What is expected:
Your response must be an exact transcription of the lines from the one containing "3: June 2005 Acquisition Eve Arnold papers" through the final line of the data.

Record excerpts below:

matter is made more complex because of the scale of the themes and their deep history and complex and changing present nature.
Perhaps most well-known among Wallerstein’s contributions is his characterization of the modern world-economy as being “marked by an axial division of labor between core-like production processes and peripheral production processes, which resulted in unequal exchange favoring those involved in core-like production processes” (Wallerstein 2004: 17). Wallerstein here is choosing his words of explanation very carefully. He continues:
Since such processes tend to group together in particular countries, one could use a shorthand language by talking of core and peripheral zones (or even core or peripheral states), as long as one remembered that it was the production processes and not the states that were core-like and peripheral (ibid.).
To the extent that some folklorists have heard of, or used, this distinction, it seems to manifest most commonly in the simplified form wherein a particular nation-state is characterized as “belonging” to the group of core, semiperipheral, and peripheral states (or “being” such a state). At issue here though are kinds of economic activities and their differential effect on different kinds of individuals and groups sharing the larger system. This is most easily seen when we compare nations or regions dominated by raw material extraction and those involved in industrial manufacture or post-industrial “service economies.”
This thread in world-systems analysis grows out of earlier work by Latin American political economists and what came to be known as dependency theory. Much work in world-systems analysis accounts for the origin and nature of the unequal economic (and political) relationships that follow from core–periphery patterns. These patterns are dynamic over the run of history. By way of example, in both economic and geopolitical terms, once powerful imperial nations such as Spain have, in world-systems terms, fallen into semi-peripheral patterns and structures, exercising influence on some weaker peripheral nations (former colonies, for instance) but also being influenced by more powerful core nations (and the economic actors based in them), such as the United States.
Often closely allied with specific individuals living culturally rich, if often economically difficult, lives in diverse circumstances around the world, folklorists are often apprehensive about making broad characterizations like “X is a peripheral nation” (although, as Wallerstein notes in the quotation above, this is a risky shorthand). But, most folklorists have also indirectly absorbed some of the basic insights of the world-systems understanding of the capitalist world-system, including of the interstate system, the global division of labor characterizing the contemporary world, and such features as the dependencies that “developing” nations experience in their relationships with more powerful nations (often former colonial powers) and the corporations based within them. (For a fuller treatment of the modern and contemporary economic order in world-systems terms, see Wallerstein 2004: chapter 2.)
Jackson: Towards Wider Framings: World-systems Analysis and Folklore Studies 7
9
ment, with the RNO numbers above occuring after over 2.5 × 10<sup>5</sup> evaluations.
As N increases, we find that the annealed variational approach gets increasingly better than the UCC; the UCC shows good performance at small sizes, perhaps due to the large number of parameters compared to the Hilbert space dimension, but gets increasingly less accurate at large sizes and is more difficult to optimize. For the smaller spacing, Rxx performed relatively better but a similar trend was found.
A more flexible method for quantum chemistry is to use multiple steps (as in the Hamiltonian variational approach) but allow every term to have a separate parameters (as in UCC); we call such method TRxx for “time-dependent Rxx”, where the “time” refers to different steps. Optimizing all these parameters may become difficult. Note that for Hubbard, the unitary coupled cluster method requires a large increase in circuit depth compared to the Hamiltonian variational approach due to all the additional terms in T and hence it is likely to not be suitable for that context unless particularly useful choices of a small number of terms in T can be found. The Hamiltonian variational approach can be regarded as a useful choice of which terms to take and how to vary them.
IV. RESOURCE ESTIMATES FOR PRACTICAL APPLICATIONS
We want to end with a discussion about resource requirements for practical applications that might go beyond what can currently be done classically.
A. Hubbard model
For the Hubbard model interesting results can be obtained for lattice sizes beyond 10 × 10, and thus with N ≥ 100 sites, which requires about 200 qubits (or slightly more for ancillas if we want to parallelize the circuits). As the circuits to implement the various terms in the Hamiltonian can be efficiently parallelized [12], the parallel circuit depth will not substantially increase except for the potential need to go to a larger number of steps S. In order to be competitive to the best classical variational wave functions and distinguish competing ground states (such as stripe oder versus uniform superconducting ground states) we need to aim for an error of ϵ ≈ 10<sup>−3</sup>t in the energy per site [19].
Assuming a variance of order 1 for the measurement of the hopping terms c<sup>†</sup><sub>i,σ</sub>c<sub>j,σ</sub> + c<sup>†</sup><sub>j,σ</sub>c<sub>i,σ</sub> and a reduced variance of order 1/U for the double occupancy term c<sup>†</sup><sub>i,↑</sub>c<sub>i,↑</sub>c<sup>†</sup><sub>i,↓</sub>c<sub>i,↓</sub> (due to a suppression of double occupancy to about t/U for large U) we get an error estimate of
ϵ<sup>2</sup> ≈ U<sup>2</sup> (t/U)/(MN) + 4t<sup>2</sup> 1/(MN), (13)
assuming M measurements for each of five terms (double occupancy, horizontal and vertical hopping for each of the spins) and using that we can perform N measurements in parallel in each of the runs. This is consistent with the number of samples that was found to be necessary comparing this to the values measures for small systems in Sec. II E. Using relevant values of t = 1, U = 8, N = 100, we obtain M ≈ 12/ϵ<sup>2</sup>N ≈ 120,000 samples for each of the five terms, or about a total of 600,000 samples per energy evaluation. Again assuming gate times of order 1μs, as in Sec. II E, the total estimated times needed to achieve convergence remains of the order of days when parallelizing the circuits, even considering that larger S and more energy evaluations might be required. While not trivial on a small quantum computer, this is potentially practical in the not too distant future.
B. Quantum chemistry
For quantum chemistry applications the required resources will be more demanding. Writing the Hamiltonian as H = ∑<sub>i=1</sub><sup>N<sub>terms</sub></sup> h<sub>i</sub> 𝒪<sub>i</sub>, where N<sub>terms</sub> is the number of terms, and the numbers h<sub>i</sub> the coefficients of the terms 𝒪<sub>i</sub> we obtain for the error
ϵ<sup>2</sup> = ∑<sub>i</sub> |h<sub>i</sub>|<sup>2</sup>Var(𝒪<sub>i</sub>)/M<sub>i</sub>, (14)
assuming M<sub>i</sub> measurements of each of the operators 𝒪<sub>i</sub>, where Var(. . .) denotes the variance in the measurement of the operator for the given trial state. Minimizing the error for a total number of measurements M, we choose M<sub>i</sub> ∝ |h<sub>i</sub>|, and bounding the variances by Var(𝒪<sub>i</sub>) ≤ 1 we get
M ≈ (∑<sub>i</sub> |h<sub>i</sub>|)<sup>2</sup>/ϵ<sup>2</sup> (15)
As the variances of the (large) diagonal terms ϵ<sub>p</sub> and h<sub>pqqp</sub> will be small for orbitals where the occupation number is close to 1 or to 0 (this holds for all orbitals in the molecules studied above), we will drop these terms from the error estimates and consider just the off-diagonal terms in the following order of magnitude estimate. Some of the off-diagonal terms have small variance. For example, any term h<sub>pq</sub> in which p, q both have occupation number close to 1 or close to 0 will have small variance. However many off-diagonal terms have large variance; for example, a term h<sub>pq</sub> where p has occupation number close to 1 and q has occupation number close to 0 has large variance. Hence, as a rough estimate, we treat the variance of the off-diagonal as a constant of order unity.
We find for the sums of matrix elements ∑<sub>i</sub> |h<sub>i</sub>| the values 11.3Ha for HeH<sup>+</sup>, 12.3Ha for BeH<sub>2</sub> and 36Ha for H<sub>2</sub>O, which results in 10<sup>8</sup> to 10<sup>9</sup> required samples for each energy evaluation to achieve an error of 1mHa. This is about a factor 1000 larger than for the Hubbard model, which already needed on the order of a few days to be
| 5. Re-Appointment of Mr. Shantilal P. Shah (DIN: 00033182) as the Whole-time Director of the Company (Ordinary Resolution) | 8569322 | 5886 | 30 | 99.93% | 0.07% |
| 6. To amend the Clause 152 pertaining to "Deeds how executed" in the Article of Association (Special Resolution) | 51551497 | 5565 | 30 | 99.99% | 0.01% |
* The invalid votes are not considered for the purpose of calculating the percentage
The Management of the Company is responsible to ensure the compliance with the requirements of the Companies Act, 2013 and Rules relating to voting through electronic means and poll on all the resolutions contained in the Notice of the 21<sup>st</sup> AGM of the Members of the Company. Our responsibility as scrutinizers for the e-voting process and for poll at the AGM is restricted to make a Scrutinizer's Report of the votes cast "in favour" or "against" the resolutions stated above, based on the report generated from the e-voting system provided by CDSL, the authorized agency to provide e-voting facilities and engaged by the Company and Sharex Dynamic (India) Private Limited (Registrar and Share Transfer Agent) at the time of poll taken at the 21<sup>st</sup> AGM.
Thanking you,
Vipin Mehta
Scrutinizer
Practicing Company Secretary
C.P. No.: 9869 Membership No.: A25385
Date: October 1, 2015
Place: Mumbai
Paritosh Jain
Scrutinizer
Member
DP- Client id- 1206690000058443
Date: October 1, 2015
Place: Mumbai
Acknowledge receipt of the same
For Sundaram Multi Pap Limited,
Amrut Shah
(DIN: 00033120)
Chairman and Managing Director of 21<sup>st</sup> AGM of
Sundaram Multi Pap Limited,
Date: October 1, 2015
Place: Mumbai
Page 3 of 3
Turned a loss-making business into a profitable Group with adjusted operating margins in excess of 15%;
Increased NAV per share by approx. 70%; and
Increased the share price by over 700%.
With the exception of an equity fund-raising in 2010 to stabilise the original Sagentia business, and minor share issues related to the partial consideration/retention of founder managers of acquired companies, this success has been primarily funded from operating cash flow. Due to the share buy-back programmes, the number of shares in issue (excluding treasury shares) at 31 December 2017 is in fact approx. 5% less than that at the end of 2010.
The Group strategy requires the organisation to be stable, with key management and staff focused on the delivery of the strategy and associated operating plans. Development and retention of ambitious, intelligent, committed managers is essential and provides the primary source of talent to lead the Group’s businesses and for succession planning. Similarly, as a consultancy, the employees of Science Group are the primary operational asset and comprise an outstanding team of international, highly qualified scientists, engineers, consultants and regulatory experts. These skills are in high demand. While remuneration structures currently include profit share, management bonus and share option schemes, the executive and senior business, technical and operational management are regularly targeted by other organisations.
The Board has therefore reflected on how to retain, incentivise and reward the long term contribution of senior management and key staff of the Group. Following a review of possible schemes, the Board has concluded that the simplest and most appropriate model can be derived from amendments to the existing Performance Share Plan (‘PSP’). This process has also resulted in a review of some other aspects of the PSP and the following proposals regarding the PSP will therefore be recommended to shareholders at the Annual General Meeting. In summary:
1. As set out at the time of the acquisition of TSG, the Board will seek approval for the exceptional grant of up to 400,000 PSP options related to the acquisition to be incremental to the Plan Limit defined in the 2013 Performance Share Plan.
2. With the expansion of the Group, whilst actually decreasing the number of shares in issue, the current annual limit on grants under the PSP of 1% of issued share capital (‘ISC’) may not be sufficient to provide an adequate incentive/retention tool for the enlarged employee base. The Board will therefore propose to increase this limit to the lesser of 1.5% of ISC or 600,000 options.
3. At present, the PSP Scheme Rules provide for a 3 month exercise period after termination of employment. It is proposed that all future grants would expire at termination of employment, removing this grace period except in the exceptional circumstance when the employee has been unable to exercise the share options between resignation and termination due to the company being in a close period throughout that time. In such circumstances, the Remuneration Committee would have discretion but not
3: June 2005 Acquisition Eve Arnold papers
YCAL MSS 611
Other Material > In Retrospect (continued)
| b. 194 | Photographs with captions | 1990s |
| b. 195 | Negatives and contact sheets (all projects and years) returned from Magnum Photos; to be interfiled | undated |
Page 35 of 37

End of Record excerpts.

Response area:
3: June 2005 Acquisition Eve Arnold papers
YCAL MSS 611
Other Material > In Retrospect (continued)
| b. 194 | Photographs with captions | 1990s |
| b. 195 | Negatives and contact sheets (all projects and years) returned from Magnum Photos; to be interfiled | undated |
Page 35 of 37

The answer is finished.